The Corner

Regulation & the Financial Markets

To suggest that there doesn’t need to be some sort of regulatory response (and I don’t include “no change” as a regulatory response) to the financial mess is, to say the least, unwise. The question is the form that it should take. Before the Congress and the Obama administration pile any further in, and on, they would do well to ponder this article from the New York Times by Niall Ferguson:

[T]he continental Europeans — who supposedly have much better-regulated financial sectors than the United States — have even worse problems in their banking sector than we do. The German government likes to wag its finger disapprovingly at the “Anglo Saxon” financial model, but last year average bank leverage was four times higher in Germany than in the United States. Schadenfreude will be in order when the German banking crisis strikes…

 

…The reality is that crises are more often caused by bad regulation than by deregulation. For one thing, both the international rules governing bank-capital adequacy so elaborately codified in the Basel I and Basel II accords and the national rules administered by the Securities and Exchange Commission failed miserably. It was the Basel system of weighting assets by their supposed riskiness that essentially allowed the Enronization of banks’ balance sheets, so that (for example) the ratio of Citigroup’s tangible on- and off-balance-sheet assets to its common equity reached a staggering 56 to 1 last year. The good health of Canada’s banks is due to better regulation. Simply by capping leverage at 20 to 1, the Office of the Superintendent of Financial Institutions spared Canada the need for bank bailouts.

 

The biggest blunder of all had nothing to do with deregulation. For some reason, the Federal Reserve convinced itself that it could focus exclusively on the prices of consumer goods instead of taking asset prices into account when setting monetary policy. In July 2004, the federal funds rate was just 1.25 percent, at a time when urban property prices were rising at an annual rate of 17 percent. Negative real interest rates at this time were arguably the single most important cause of the property bubble.

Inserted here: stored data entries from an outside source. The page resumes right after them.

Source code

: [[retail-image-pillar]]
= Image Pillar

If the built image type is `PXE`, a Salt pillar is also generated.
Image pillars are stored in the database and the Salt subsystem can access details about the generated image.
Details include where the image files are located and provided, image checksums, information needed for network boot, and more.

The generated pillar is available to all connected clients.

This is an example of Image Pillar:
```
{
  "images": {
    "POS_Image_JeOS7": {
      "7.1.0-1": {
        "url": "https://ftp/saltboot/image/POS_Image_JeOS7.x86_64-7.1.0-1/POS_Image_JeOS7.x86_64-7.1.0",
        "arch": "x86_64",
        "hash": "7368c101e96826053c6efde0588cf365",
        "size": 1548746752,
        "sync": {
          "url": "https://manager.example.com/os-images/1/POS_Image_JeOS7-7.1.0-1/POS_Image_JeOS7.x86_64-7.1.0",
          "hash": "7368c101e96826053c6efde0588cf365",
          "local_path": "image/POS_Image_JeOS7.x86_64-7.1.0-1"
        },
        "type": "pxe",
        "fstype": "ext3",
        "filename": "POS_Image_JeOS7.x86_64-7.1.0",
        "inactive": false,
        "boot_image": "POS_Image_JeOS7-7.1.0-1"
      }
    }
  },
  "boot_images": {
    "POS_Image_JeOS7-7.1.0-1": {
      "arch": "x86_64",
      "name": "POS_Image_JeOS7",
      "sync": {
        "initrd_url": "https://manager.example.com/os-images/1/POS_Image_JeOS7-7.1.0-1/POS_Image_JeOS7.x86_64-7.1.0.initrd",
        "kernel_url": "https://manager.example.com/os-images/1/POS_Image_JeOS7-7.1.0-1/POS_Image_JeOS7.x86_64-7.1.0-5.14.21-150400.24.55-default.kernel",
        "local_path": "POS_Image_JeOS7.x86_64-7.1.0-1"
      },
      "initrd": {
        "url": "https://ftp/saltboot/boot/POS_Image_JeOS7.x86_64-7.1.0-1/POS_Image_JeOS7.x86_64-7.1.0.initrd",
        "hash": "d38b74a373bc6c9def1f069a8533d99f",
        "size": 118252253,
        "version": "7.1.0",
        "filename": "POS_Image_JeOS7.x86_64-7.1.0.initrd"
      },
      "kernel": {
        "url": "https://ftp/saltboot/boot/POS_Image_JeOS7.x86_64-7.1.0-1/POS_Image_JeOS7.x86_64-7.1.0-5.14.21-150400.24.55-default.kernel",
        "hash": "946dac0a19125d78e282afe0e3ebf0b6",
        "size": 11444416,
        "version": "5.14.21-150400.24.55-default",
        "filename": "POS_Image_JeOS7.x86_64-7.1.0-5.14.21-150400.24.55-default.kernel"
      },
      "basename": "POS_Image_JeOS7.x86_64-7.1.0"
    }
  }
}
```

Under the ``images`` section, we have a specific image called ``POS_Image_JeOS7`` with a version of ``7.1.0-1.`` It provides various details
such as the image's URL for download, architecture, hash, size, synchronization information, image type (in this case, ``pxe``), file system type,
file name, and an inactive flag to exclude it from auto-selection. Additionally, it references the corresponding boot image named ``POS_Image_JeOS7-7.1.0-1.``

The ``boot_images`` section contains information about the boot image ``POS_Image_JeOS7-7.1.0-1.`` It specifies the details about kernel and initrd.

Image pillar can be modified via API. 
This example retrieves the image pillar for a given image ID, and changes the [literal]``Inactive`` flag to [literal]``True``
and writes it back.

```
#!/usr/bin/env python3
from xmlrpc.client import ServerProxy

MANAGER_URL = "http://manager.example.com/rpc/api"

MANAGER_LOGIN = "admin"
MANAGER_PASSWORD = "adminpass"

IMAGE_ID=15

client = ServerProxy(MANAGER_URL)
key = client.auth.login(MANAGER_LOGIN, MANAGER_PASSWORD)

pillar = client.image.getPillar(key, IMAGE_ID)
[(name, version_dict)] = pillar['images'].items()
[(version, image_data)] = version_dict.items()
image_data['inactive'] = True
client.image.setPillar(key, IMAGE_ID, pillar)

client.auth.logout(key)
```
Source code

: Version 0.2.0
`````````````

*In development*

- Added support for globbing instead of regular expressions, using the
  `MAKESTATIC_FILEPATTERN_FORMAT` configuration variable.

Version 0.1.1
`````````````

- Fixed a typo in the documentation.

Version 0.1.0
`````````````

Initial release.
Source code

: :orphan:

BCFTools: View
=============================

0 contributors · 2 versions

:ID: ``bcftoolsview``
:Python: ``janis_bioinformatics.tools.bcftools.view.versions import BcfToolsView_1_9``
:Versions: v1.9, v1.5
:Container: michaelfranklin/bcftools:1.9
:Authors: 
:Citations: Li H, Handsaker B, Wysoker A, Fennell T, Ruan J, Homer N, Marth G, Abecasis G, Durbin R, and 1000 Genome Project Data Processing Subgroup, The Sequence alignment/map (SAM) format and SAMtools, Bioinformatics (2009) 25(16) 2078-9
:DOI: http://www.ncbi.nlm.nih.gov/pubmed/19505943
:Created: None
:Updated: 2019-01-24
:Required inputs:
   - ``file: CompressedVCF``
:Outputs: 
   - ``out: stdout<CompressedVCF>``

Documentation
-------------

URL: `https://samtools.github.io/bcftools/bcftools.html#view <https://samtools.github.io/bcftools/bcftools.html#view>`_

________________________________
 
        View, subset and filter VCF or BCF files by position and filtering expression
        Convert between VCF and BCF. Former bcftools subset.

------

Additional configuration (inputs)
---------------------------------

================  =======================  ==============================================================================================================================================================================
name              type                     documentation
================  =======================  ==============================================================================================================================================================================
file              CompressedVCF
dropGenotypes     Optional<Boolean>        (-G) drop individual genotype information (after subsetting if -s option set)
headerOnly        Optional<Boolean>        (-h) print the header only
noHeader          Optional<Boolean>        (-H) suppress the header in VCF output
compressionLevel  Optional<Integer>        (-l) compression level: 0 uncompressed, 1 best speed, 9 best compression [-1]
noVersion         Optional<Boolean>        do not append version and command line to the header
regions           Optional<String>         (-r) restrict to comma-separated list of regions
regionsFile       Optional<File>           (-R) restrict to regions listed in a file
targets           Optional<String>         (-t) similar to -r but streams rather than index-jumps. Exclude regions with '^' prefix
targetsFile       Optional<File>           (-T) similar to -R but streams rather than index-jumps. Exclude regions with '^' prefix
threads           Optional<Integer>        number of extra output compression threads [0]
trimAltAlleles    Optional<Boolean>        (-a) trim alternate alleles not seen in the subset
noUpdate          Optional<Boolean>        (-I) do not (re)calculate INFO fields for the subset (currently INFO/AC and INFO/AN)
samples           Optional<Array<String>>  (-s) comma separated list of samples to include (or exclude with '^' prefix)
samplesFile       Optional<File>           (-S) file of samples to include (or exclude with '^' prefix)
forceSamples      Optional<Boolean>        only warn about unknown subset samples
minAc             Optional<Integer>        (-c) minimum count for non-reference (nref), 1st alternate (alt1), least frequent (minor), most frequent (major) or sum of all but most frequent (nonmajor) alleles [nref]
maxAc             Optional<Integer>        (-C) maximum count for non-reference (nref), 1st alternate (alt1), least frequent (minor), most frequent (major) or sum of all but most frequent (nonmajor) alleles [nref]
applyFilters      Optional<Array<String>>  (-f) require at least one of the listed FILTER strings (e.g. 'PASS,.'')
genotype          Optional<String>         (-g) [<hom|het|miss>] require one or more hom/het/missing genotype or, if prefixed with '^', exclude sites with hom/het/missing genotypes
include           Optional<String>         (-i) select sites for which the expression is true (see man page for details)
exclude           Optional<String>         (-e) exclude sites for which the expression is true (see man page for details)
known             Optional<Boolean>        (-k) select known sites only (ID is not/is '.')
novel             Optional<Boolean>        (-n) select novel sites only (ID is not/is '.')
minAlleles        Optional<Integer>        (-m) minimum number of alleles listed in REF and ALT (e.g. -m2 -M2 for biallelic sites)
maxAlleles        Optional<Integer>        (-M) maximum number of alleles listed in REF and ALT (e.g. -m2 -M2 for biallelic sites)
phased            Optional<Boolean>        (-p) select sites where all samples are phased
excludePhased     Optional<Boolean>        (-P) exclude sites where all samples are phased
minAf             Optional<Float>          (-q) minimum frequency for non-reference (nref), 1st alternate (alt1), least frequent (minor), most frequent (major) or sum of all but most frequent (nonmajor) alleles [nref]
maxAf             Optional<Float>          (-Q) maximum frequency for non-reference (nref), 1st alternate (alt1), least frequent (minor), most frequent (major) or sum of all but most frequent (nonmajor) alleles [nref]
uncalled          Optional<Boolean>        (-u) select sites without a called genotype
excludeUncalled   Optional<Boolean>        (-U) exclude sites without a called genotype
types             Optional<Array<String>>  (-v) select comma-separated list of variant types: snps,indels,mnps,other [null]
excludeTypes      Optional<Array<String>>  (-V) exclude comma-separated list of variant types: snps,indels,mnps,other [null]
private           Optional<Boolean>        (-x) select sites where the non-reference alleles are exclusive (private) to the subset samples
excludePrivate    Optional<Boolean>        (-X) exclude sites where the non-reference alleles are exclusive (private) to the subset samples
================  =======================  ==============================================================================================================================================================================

All of these were sins of commission, not omission, by Washington, and some at least were not unrelated to the very considerable political contributions and lobbying expenditures of the financial sector. Taxpayers, therefore, should beware. It is more than a little convenient for America’s political class to blame deregulation for this financial crisis and the resulting excesses of the free market. Not only does that neatly pass the buck, but it also creates a justification for . . . more regulation. The old Latin question is highly apposite here: Quis custodiet ipsos custodes? — Who regulates the regulators? Until that question is answered, calls for more regulation are symptoms of the very disease they purport to cure.